Collectd Opa error counters Python Plugin

Overview

This project contains a Python script ora_error.py that collects all Opa error counters on all OPA ports on infiniband fabric.

This script is designed to be used as a collectd Python plugin and directly from CLI (mostly for testing purpose).

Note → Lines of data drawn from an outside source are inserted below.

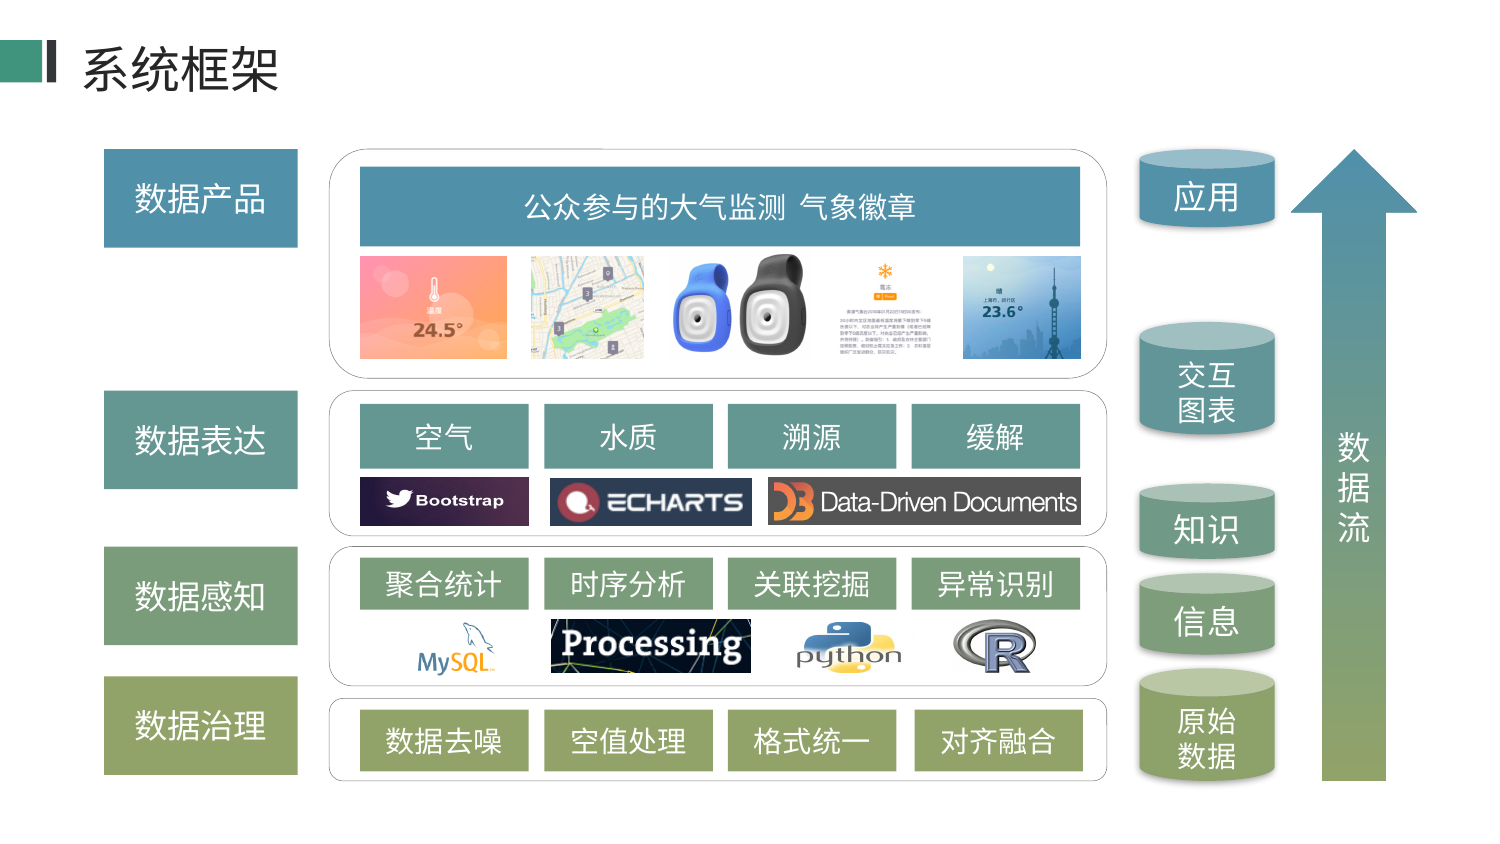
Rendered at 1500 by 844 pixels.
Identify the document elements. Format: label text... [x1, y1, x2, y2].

text_box 公众参与的大气监测 气象徽章 [358, 165, 1082, 249]
text_box [327, 388, 1109, 539]
text_box 交互 图表 [1136, 318, 1278, 438]
text_box 系统框架 [69, 32, 410, 104]
text_box 原始 数据 [1136, 665, 1278, 785]
text_box [327, 146, 1109, 381]
text_box 空值处理 [542, 708, 715, 773]
text_box 知识 [1136, 480, 1278, 562]
text_box 关联挖掘 [726, 556, 898, 612]
picture [963, 256, 1081, 359]
picture [412, 619, 499, 678]
text_box 缓解 [910, 402, 1082, 471]
text_box 数据表达 [102, 389, 300, 491]
picture [359, 256, 507, 359]
text_box [327, 544, 1109, 688]
text_box 溯源 [726, 402, 898, 471]
text_box 应用 [1136, 145, 1278, 231]
picture [782, 622, 915, 673]
picture [531, 256, 644, 359]
picture [833, 256, 938, 360]
picture [551, 618, 751, 673]
picture [666, 249, 812, 360]
picture [768, 477, 1081, 525]
text_box 格式统一 [726, 708, 898, 773]
text_box 数据流 [1288, 146, 1420, 784]
text_box 数据感知 [102, 544, 300, 647]
picture [549, 477, 753, 526]
picture [953, 619, 1036, 674]
text_box 水质 [542, 402, 715, 471]
text_box 对齐融合 [912, 708, 1085, 773]
text_box 信息 [1136, 570, 1278, 658]
text_box 数据产品 [102, 147, 300, 250]
text_box [327, 696, 1109, 784]
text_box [0, 39, 57, 83]
text_box 空气 [358, 402, 531, 471]
text_box 聚合统计 [358, 556, 531, 612]
picture [359, 477, 529, 526]
text_box 数据治理 [102, 674, 300, 777]
text_box 数据去噪 [358, 708, 531, 773]
text_box 异常识别 [910, 556, 1082, 612]
text_box 时序分析 [542, 556, 715, 612]
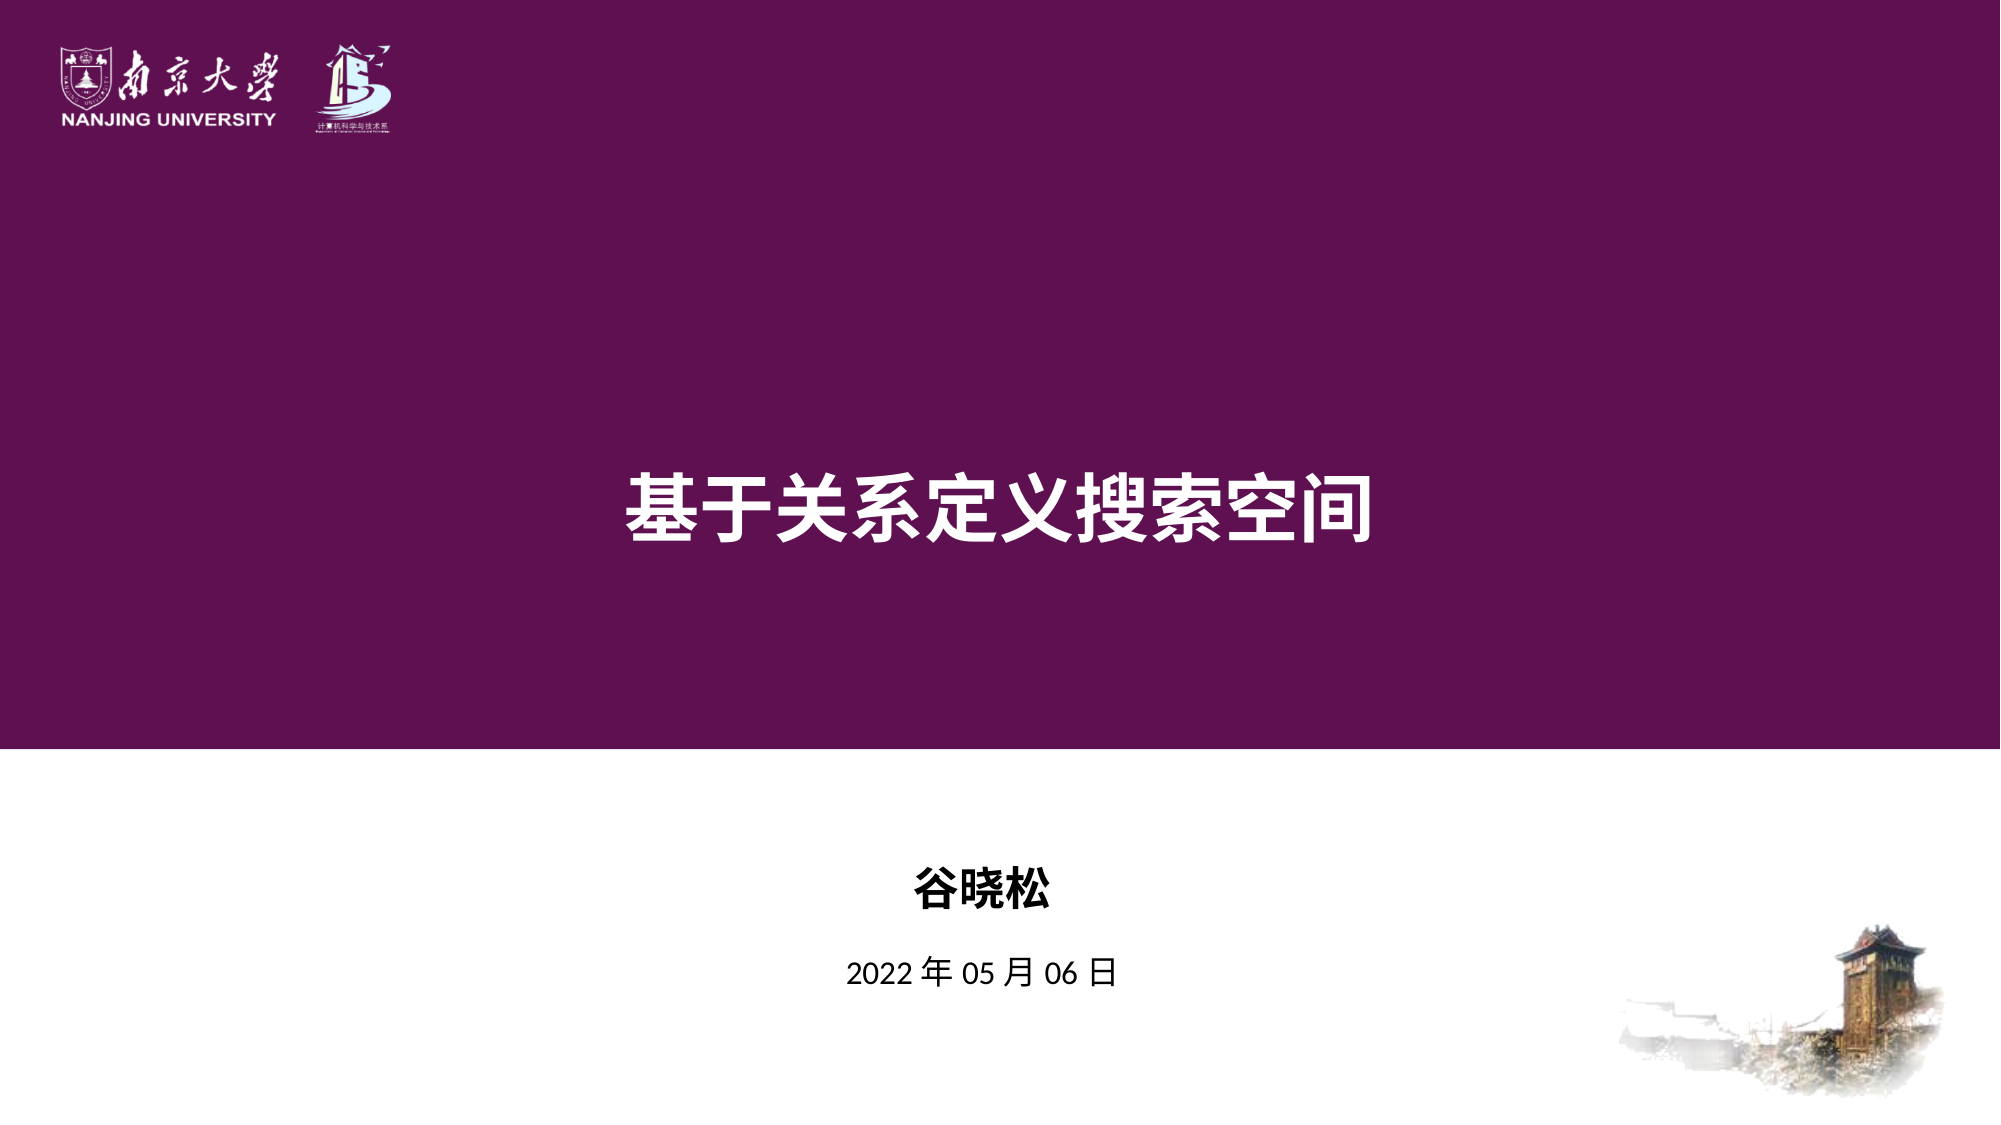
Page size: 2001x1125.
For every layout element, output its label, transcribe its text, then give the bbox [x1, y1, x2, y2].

text_box [0, 0, 2000, 750]
title 基于关系定义搜索空间 [203, 209, 1797, 630]
picture [56, 44, 282, 133]
text_box 谷晓松 2022年05月06日 [420, 810, 1546, 1047]
picture [1619, 922, 1946, 1103]
picture [314, 44, 391, 133]
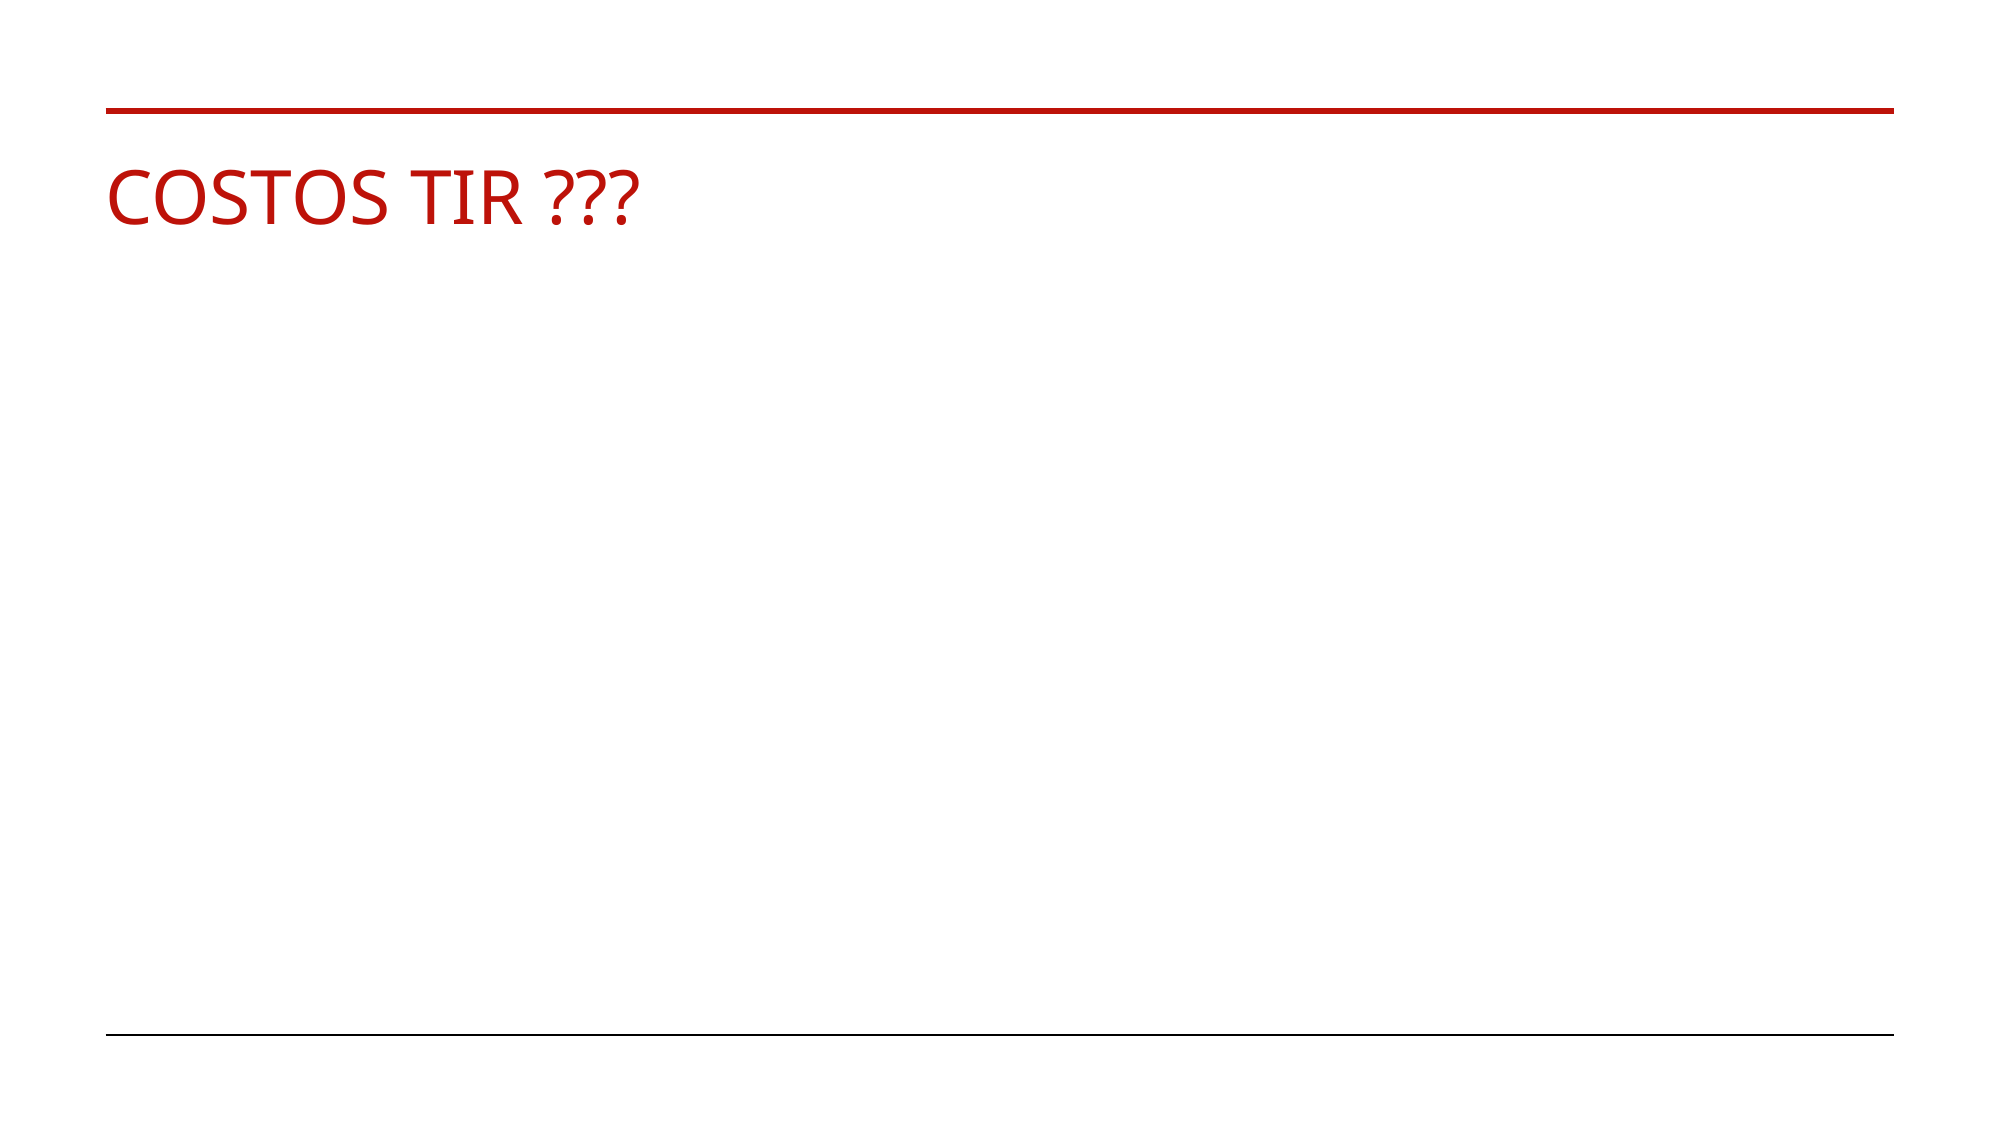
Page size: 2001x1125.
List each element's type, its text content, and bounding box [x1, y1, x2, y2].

This Python script relies on opaextracterror which is a bash script which call opaerror command.

Usage

CLI

Once the script is deployed on one node with Intel OPA CLI commands, just run the Python script:

python opa_error.py

Collectd plugin

Deploy the script on one of your Slurm cluster node (eg. batch controller) in the directory of your choice (eg. /usr/share/python/collectd/plugins/). Then add the module to your collectd.conf:

    LoadPlugin python

    <Plugin python>
       ModulePath "/usr/share/python/collectd/plugins"
       Import "opa_error"
    </Plugin>

Make sure to adjust the ModulePath value.

Description

See bellow description of thresolds collected by this plugin:

Errors: Signal Integrity Link Qual Indicator LinkQualityIndicator Uncorrectable Errors UncorrectableErrors Link Downed LinkDowned Rcv Errors RcvErrors Exc. Buffer Overrun ExcessiveBufferOverruns FM Config Errors FMConfigErrors Local Link Integ Err LocalLinkIntegrityErrors Link Error Recovery LinkErrorRecovery Rcv Rmt Phys Err RcvRemotePhysicalErrors Errors: Security Xmit Constraint XmitConstraintErrors Rcv Constraint RcvConstraintErrors Errors: Routing and Other Errors Rcv Sw Relay Err RcvSwitchRelayErrors Xmit Discards XmitDiscards

Licensing

This script is distributed under the terms of the GNU General Public License version 3, or any later version.